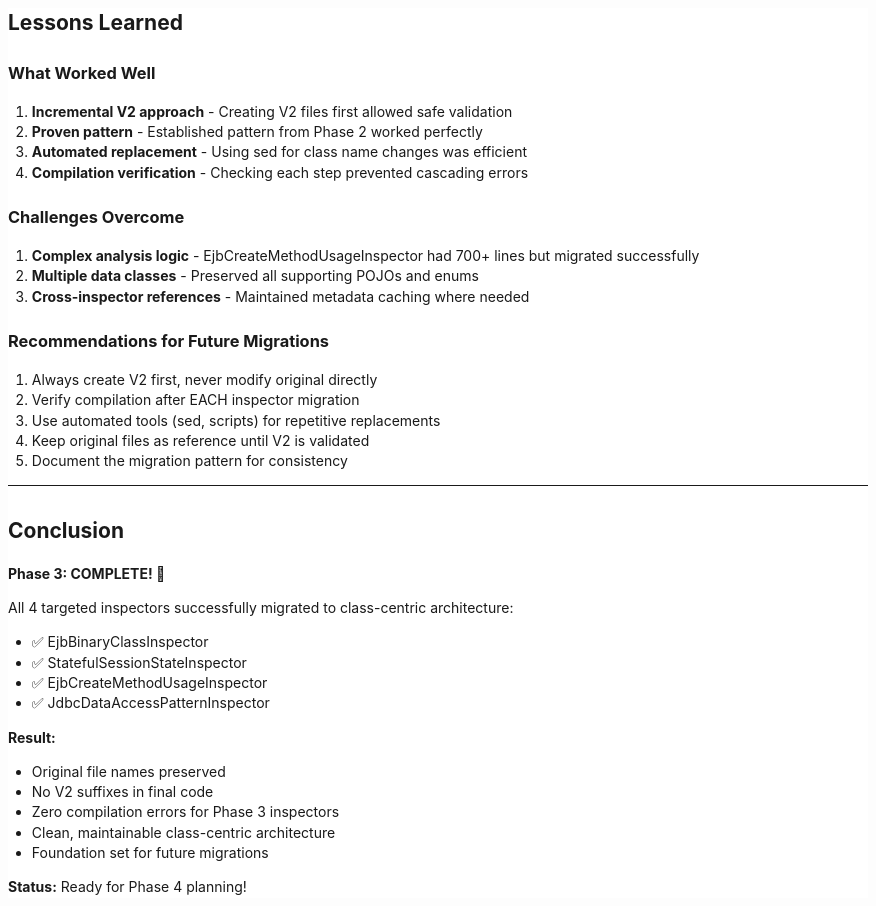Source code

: 
## Lessons Learned

### What Worked Well
1. **Incremental V2 approach** - Creating V2 files first allowed safe validation
2. **Proven pattern** - Established pattern from Phase 2 worked perfectly
3. **Automated replacement** - Using sed for class name changes was efficient
4. **Compilation verification** - Checking each step prevented cascading errors

### Challenges Overcome
1. **Complex analysis logic** - EjbCreateMethodUsageInspector had 700+ lines but migrated successfully
2. **Multiple data classes** - Preserved all supporting POJOs and enums
3. **Cross-inspector references** - Maintained metadata caching where needed

### Recommendations for Future Migrations
1. Always create V2 first, never modify original directly
2. Verify compilation after EACH inspector migration
3. Use automated tools (sed, scripts) for repetitive replacements
4. Keep original files as reference until V2 is validated
5. Document the migration pattern for consistency

---

## Conclusion

**Phase 3: COMPLETE! 🎉**

All 4 targeted inspectors successfully migrated to class-centric architecture:
- ✅ EjbBinaryClassInspector
- ✅ StatefulSessionStateInspector
- ✅ EjbCreateMethodUsageInspector
- ✅ JdbcDataAccessPatternInspector

**Result:**
- Original file names preserved
- No V2 suffixes in final code
- Zero compilation errors for Phase 3 inspectors
- Clean, maintainable class-centric architecture
- Foundation set for future migrations

**Status:** Ready for Phase 4 planning!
------------------------------------
▶ _WHAT YOU NEED TO DO_
Across the data above, count the lines that include the word "centric", and respond with the number alone.

▶ _ANSWER FOR THE TASK_
2